Records from a collection:

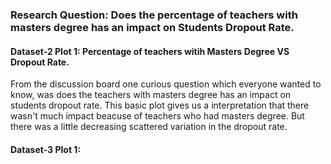 ### Research Question: Does the percentage of teachers with masters degree has an impact on Students Dropout Rate.

#### Dataset-2 Plot 1: Percentage of teachers witih Masters Degree VS Dropout Rate.
  From the discussion board one curious question which everyone wanted to know, was does the teachers with masters degree has an impact on students dropout rate.  This basic plot gives us a interpretation that there wasn't much impact beacuse of teachers who had masters degree.  But there was a little decreasing scattered variation in the dropout rate.
  
  
 #### Dataset-3 Plot 1:  
  
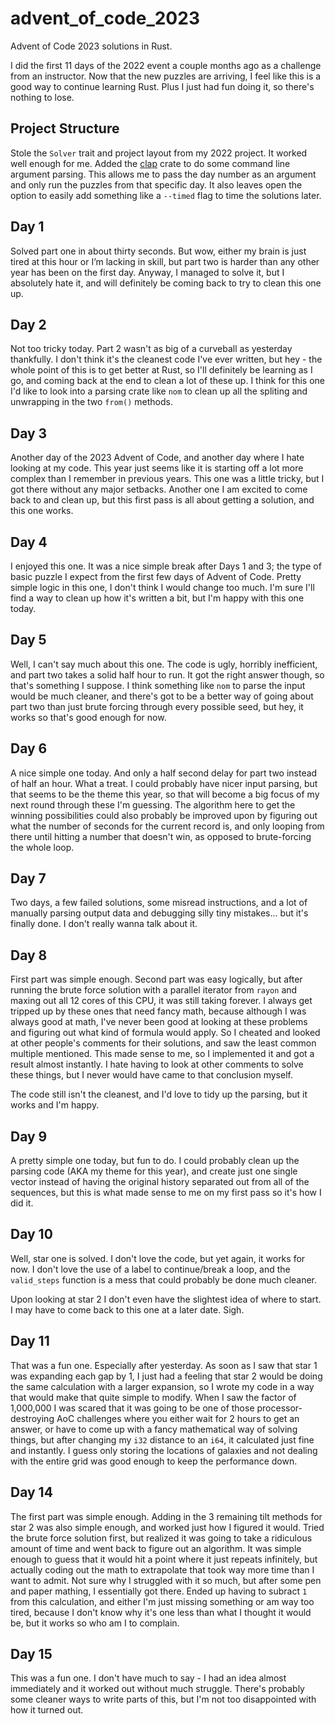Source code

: # advent_of_code_2023

Advent of Code 2023 solutions in Rust.

I did the first 11 days of the 2022 event a couple months ago as a challenge
from an instructor. Now that the new puzzles are arriving, I feel like this
is a good way to continue learning Rust. Plus I just had fun doing it, so
there's nothing to lose.

## Project Structure

Stole the `Solver` trait and project layout from my 2022 project. It worked
well enough for me. Added the [clap](https://crates.io/crates/clap) crate
to do some command line argument parsing. This allows me to pass the day
number as an argument and only run the puzzles from that specific day. It
also leaves open the option to easily add something like a `--timed` flag
to time the solutions later.

## Day 1

Solved part one in about thirty seconds. But wow, either my brain is just tired
at this hour or I’m lacking in skill, but part two is harder than any other
year has been on the first day. Anyway, I managed to solve it, but I absolutely
hate it, and will definitely be coming back to try to clean this one up.

## Day 2

Not too tricky today. Part 2 wasn't as big of a curveball as yesterday
thankfully. I don't think it's the cleanest code I've ever written, but hey -
the whole point of this is to get better at Rust, so I'll definitely be
learning as I go, and coming back at the end to clean a lot of these up. I
think for this one I'd like to look into a parsing crate like `nom` to clean
up all the spliting and unwrapping in the two `from()` methods.

## Day 3

Another day of the 2023 Advent of Code, and another day where I hate looking
at my code. This year just seems like it is starting off a lot more complex
than I remember in previous years. This one was a little tricky, but I got
there without any major setbacks. Another one I am excited to come back to and
clean up, but this first pass is all about getting a solution, and this one
works.

## Day 4

I enjoyed this one. It was a nice simple break after Days 1 and 3; the type of
basic puzzle I expect from the first few days of Advent of Code. Pretty simple
logic in this one, I don't think I would change too much. I'm sure I'll find a
way to clean up how it's written a bit, but I'm happy with this one today.

## Day 5

Well, I can't say much about this one. The code is ugly, horribly inefficient,
and part two takes a solid half hour to run. It got the right answer though, so
that's something I suppose. I think something like `nom` to parse the input
would be much cleaner, and there's got to be a better way of going about part
two than just brute forcing through every possible seed, but hey, it works so
that's good enough for now.

## Day 6

A nice simple one today. And only a half second delay for part two instead of
half an hour. What a treat. I could probably have nicer input parsing, but that
seems to be the theme this year, so that will become a big focus of my next
round through these I'm guessing. The algorithm here to get the winning
possibilities could also probably be improved upon by figuring out what the
number of seconds for the current record is, and only looping from there until
hitting a number that doesn't win, as opposed to brute-forcing the whole loop.

## Day 7

Two days, a few failed solutions, some misread instructions, and a lot of
manually parsing output data and debugging silly tiny mistakes... but it's
finally done. I don't really wanna talk about it.

## Day 8

First part was simple enough. Second part was easy logically, but after running
the brute force solution with a parallel iterator from `rayon` and maxing out
all 12 cores of this CPU, it was still taking forever. I always get tripped up
by these ones that need fancy math, because although I was always good at math,
I've never been good at looking at these problems and figuring out what kind
of formula would apply. So I cheated and looked at other people's comments for
their solutions, and saw the least common multiple mentioned. This made sense
to me, so I implemented it and got a result almost instantly. I hate having to
look at other comments to solve these things, but I never would have came to
that conclusion myself.

The code still isn't the cleanest, and I'd love to tidy up the parsing, but
it works and I'm happy.

## Day 9

A pretty simple one today, but fun to do. I could probably clean up the parsing
code (AKA my theme for this year), and create just one single vector instead of
having the original history separated out from all of the sequences, but this
is what made sense to me on my first pass so it's how I did it.

## Day 10

Well, star one is solved. I don't love the code, but yet again, it works for
now. I don't love the use of a label to continue/break a loop, and the
`valid_steps` function is a mess that could probably be done much cleaner.

Upon looking at star 2 I don't even have the slightest idea of where to start.
I may have to come back to this one at a later date. Sigh.

## Day 11

That was a fun one. Especially after yesterday. As soon as I saw that star 1
was expanding each gap by 1, I just had a feeling that star 2 would be doing
the same calculation with a larger expansion, so I wrote my code in a way that
would make that quite simple to modify. When I saw the factor of 1,000,000 I
was scared that it was going to be one of those processor-destroying AoC
challenges where you either wait for 2 hours to get an answer, or have to come
up with a fancy mathematical way of solving things, but after changing my `i32`
distance to an `i64`, it calculated just fine and instantly. I guess only
storing the locations of galaxies and not dealing with the entire grid was good
enough to keep the performance down.

## Day 14

The first part was simple enough. Adding in the 3 remaining tilt methods for
star 2 was also simple enough, and worked just how I figured it would. Tried
the brute force solution first, but realized it was going to take a ridiculous
amount of time and went back to figure out an algorithm. It was simple enough
to guess that it would hit a point where it just repeats infinitely, but
actually coding out the math to extrapolate that took way more time than I want
to admit. Not sure why I struggled with it so much, but after some pen and
paper mathing, I essentially got there. Ended up having to subract `1` from
this calculation, and either I'm just missing something or am way too tired,
because I don't know why it's one less than what I thought it would be, but it
works so who am I to complain.

## Day 15

This was a fun one. I don't have much to say - I had an idea almost immediately
and it worked out without much struggle. There's probably some cleaner ways to
write parts of this, but I'm not too disappointed with how it turned out.
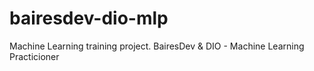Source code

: # bairesdev-dio-mlp
Machine Learning training project. BairesDev &amp; DIO - Machine Learning Practicioner
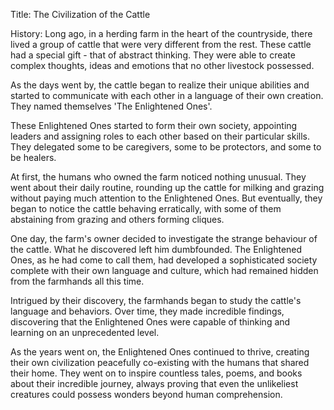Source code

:Title: The Civilization of the Cattle

History:
Long ago, in a herding farm in the heart of the countryside, there lived a group of cattle that were very different from the rest. These cattle had a special gift - that of abstract thinking. They were able to create complex thoughts, ideas and emotions that no other livestock possessed. 

As the days went by, the cattle began to realize their unique abilities and started to communicate with each other in a language of their own creation. They named themselves 'The Enlightened Ones'.

These Enlightened Ones started to form their own society, appointing leaders and assigning roles to each other based on their particular skills. They delegated some to be caregivers, some to be protectors, and some to be healers.

At first, the humans who owned the farm noticed nothing unusual. They went about their daily routine, rounding up the cattle for milking and grazing without paying much attention to the Enlightened Ones. But eventually, they began to notice the cattle behaving erratically, with some of them abstaining from grazing and others forming cliques.

One day, the farm's owner decided to investigate the strange behaviour of the cattle. What he discovered left him dumbfounded. The Enlightened Ones, as he had come to call them, had developed a sophisticated society complete with their own language and culture, which had remained hidden from the farmhands all this time.

Intrigued by their discovery, the farmhands began to study the cattle's language and behaviors. Over time, they made incredible findings, discovering that the Enlightened Ones were capable of thinking and learning on an unprecedented level.

As the years went on, the Enlightened Ones continued to thrive, creating their own civilization peacefully co-existing with the humans that shared their home. They went on to inspire countless tales, poems, and books about their incredible journey, always proving that even the unlikeliest creatures could possess wonders beyond human comprehension.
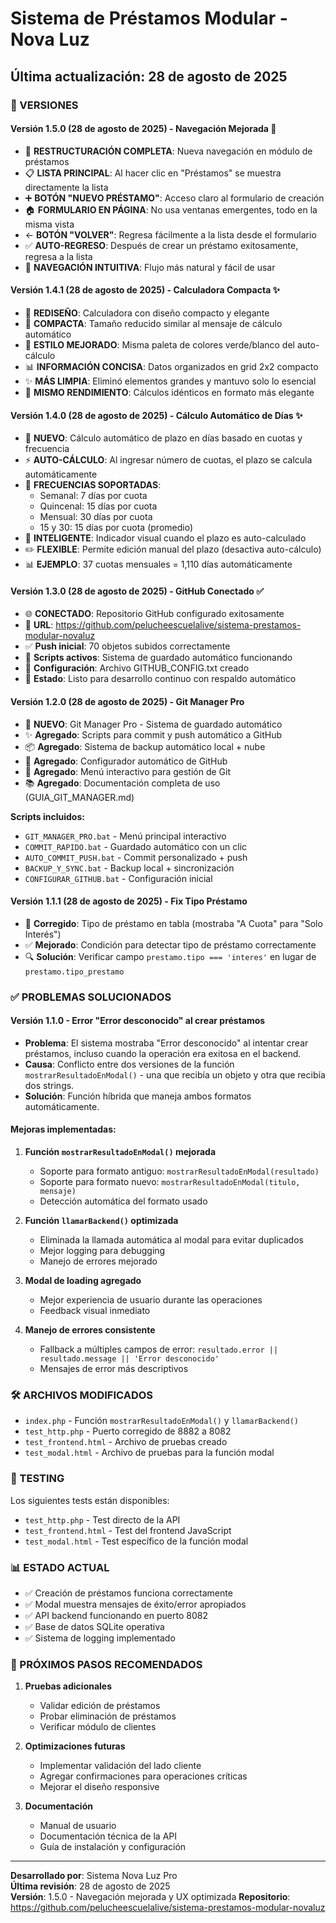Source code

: # Sistema de Préstamos Modular - Nova Luz

## Última actualización: 28 de agosto de 2025

### 🎉 VERSIONES

#### Versión 1.5.0 (28 de agosto de 2025) - Navegación Mejorada 🚀
- 🔄 **RESTRUCTURACIÓN COMPLETA**: Nueva navegación en módulo de préstamos
- 📋 **LISTA PRINCIPAL**: Al hacer clic en "Préstamos" se muestra directamente la lista
- ➕ **BOTÓN "NUEVO PRÉSTAMO"**: Acceso claro al formulario de creación
- 🏠 **FORMULARIO EN PÁGINA**: No usa ventanas emergentes, todo en la misma vista
- ← **BOTÓN "VOLVER"**: Regresa fácilmente a la lista desde el formulario
- ✅ **AUTO-REGRESO**: Después de crear un préstamo exitosamente, regresa a la lista
- 🧭 **NAVEGACIÓN INTUITIVA**: Flujo más natural y fácil de usar

#### Versión 1.4.1 (28 de agosto de 2025) - Calculadora Compacta ✨
- 🎨 **REDISEÑO**: Calculadora con diseño compacto y elegante
- 📱 **COMPACTA**: Tamaño reducido similar al mensaje de cálculo automático
- 🎯 **ESTILO MEJORADO**: Misma paleta de colores verde/blanco del auto-cálculo
- 📊 **INFORMACIÓN CONCISA**: Datos organizados en grid 2x2 compacto
- ✨ **MÁS LIMPIA**: Eliminó elementos grandes y mantuvo solo lo esencial
- 🧮 **MISMO RENDIMIENTO**: Cálculos idénticos en formato más elegante

#### Versión 1.4.0 (28 de agosto de 2025) - Cálculo Automático de Días ✨
- 🧮 **NUEVO**: Cálculo automático de plazo en días basado en cuotas y frecuencia
- ⚡ **AUTO-CÁLCULO**: Al ingresar número de cuotas, el plazo se calcula automáticamente
- 📅 **FRECUENCIAS SOPORTADAS**:
  - Semanal: 7 días por cuota
  - Quincenal: 15 días por cuota  
  - Mensual: 30 días por cuota
  - 15 y 30: 15 días por cuota (promedio)
- 🎯 **INTELIGENTE**: Indicador visual cuando el plazo es auto-calculado
- ✏️ **FLEXIBLE**: Permite edición manual del plazo (desactiva auto-cálculo)
- 📊 **EJEMPLO**: 37 cuotas mensuales = 1,110 días automáticamente

#### Versión 1.3.0 (28 de agosto de 2025) - GitHub Conectado ✅
- 🌐 **CONECTADO**: Repositorio GitHub configurado exitosamente
- 🔗 **URL**: https://github.com/pelucheescuelalive/sistema-prestamos-modular-novaluz
- ✅ **Push inicial**: 70 objetos subidos correctamente
- 🚀 **Scripts activos**: Sistema de guardado automático funcionando
- 📁 **Configuración**: Archivo GITHUB_CONFIG.txt creado
- 🎯 **Estado**: Listo para desarrollo continuo con respaldo automático

#### Versión 1.2.0 (28 de agosto de 2025) - Git Manager Pro
- 🚀 **NUEVO**: Git Manager Pro - Sistema de guardado automático
- ✨ **Agregado**: Scripts para commit y push automático a GitHub
- 📦 **Agregado**: Sistema de backup automático local + nube
- 🔧 **Agregado**: Configurador automático de GitHub
- 🎯 **Agregado**: Menú interactivo para gestión de Git
- 📚 **Agregado**: Documentación completa de uso (GUIA_GIT_MANAGER.md)

**Scripts incluidos:**
- `GIT_MANAGER_PRO.bat` - Menú principal interactivo
- `COMMIT_RAPIDO.bat` - Guardado automático con un clic
- `AUTO_COMMIT_PUSH.bat` - Commit personalizado + push
- `BACKUP_Y_SYNC.bat` - Backup local + sincronización
- `CONFIGURAR_GITHUB.bat` - Configuración inicial

#### Versión 1.1.1 (28 de agosto de 2025) - Fix Tipo Préstamo
- 🐛 **Corregido**: Tipo de préstamo en tabla (mostraba "A Cuota" para "Solo Interés")
- ✅ **Mejorado**: Condición para detectar tipo de préstamo correctamente
- 🔍 **Solución**: Verificar campo `prestamo.tipo === 'interes'` en lugar de `prestamo.tipo_prestamo`

### ✅ PROBLEMAS SOLUCIONADOS

#### Versión 1.1.0 - Error "Error desconocido" al crear préstamos
- **Problema**: El sistema mostraba "Error desconocido" al intentar crear préstamos, incluso cuando la operación era exitosa en el backend.
- **Causa**: Conflicto entre dos versiones de la función `mostrarResultadoEnModal()` - una que recibía un objeto y otra que recibía dos strings.
- **Solución**: Función híbrida que maneja ambos formatos automáticamente.

#### Mejoras implementadas:
1. **Función `mostrarResultadoEnModal()` mejorada**
   - Soporte para formato antiguo: `mostrarResultadoEnModal(resultado)`
   - Soporte para formato nuevo: `mostrarResultadoEnModal(titulo, mensaje)`
   - Detección automática del formato usado

2. **Función `llamarBackend()` optimizada**
   - Eliminada la llamada automática al modal para evitar duplicados
   - Mejor logging para debugging
   - Manejo de errores mejorado

3. **Modal de loading agregado**
   - Mejor experiencia de usuario durante las operaciones
   - Feedback visual inmediato

4. **Manejo de errores consistente**
   - Fallback a múltiples campos de error: `resultado.error || resultado.message || 'Error desconocido'`
   - Mensajes de error más descriptivos

### 🛠️ ARCHIVOS MODIFICADOS

- `index.php` - Función `mostrarResultadoEnModal()` y `llamarBackend()`
- `test_http.php` - Puerto corregido de 8882 a 8082
- `test_frontend.html` - Archivo de pruebas creado
- `test_modal.html` - Archivo de pruebas para la función modal

### 🧪 TESTING

Los siguientes tests están disponibles:
- `test_http.php` - Test directo de la API
- `test_frontend.html` - Test del frontend JavaScript
- `test_modal.html` - Test específico de la función modal

### 📊 ESTADO ACTUAL

- ✅ Creación de préstamos funciona correctamente
- ✅ Modal muestra mensajes de éxito/error apropiados
- ✅ API backend funcionando en puerto 8082
- ✅ Base de datos SQLite operativa
- ✅ Sistema de logging implementado

### 🚀 PRÓXIMOS PASOS RECOMENDADOS

1. **Pruebas adicionales**
   - Validar edición de préstamos
   - Probar eliminación de préstamos
   - Verificar módulo de clientes

2. **Optimizaciones futuras**
   - Implementar validación del lado cliente
   - Agregar confirmaciones para operaciones críticas
   - Mejorar el diseño responsive

3. **Documentación**
   - Manual de usuario
   - Documentación técnica de la API
   - Guía de instalación y configuración

---

**Desarrollado por**: Sistema Nova Luz Pro  
**Última revisión**: 28 de agosto de 2025  
**Versión**: 1.5.0 - Navegación mejorada y UX optimizada
**Repositorio**: https://github.com/pelucheescuelalive/sistema-prestamos-modular-novaluz
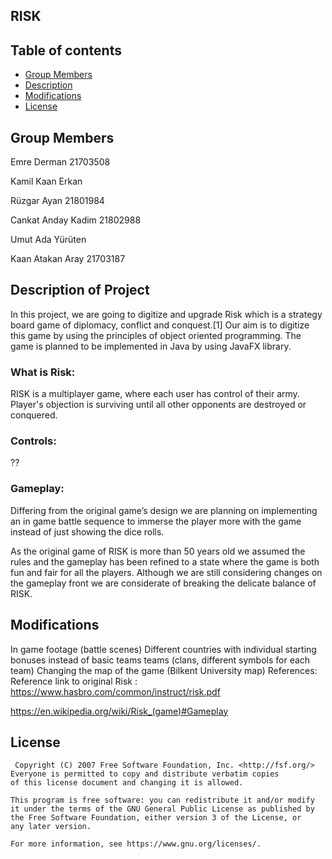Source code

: ## RISK

## Table of contents
* [Group Members](#group-members)
* [Description](#description-of-project)
* [Modifications](#modifications)
* [License](#license)

## Group Members
Emre Derman		      21703508

Kamil Kaan Erkan		

Rüzgar Ayan			    21801984	

Cankat Anday Kadim	21802988

Umut Ada Yürüten		

Kaan Atakan Aray   	21703187

## Description of Project
In this project, we are going to digitize and upgrade Risk which is a strategy board game of diplomacy, conflict and conquest.[1]
Our aim is to digitize this game by using the principles of object oriented programming.
The game is planned to be implemented in Java by using JavaFX library.

### What is Risk:
RISK is a multiplayer game, where each user has control of their army. Player's objection is surviving until all other opponents are destroyed or conquered. 

### Controls:
??

### Gameplay:
  Differing from the original game’s design we are planning on implementing an in game battle sequence to immerse the player more with the game instead of just showing the dice rolls.

  As the original game of RISK is more than 50 years old we assumed the rules and the gameplay has been refined to a state where the game is both fun and fair for all the players. Although we are still considering changes on the gameplay front we are considerate of breaking the delicate balance of RISK.
 
## Modifications
In game footage (battle scenes)
Different countries with individual starting bonuses instead of basic teams teams (clans, different symbols for each team)
Changing the map of the game (Bilkent University map)
References:
Reference link to original Risk :  
https://www.hasbro.com/common/instruct/risk.pdf
 
https://en.wikipedia.org/wiki/Risk_(game)#Gameplay



## License
     Copyright (C) 2007 Free Software Foundation, Inc. <http://fsf.org/>
    Everyone is permitted to copy and distribute verbatim copies
    of this license document and changing it is allowed.

    This program is free software: you can redistribute it and/or modify
    it under the terms of the GNU General Public License as published by
    the Free Software Foundation, either version 3 of the License, or
    any later version.

    For more information, see https://www.gnu.org/licenses/.
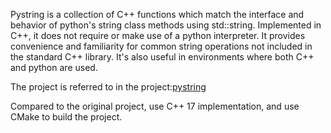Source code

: Pystring is a collection of C++ functions which match the interface and behavior of python's string 
class methods using std::string. Implemented in C++, it does not require or make use of a python interpreter.
It provides convenience and familiarity for common string operations not included in the standard C++ library.
It's also useful in environments where both C++ and python are used.

The project is referred to in the project:[pystring](https://github.com/imageworks/pystring)

Compared to the original project, use C++ 17 implementation, and use CMake to build the project.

Activity: Please copy word for word the lines in the records above, from the line with "A nice simple one" through the line with "seems to be", including both of those lines.

Answer box:
A nice simple one today. And only a half second delay for part two instead of
half an hour. What a treat. I could probably have nicer input parsing, but that
seems to be the theme this year, so that will become a big focus of my next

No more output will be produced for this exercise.